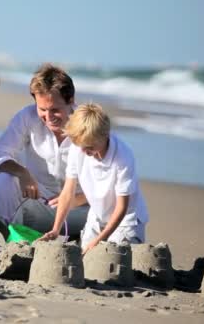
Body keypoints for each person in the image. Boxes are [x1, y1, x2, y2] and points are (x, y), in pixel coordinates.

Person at [0, 63, 88, 240]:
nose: (48, 117)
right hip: (40, 205)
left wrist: (80, 198)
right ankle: (15, 243)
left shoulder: (88, 124)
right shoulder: (27, 117)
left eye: (55, 110)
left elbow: (111, 181)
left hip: (81, 210)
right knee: (2, 181)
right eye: (42, 109)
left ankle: (80, 241)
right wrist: (22, 172)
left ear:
──────
> _EXERCISE_: Lines holding the word "right" in the entries above are the ones to pull out. Copy them all.

> _EXERCISE RESPONSE_:
right hip: (40, 205)
right ankle: (15, 243)
right shoulder: (27, 117)
right knee: (2, 181)
right eye: (42, 109)
right wrist: (22, 172)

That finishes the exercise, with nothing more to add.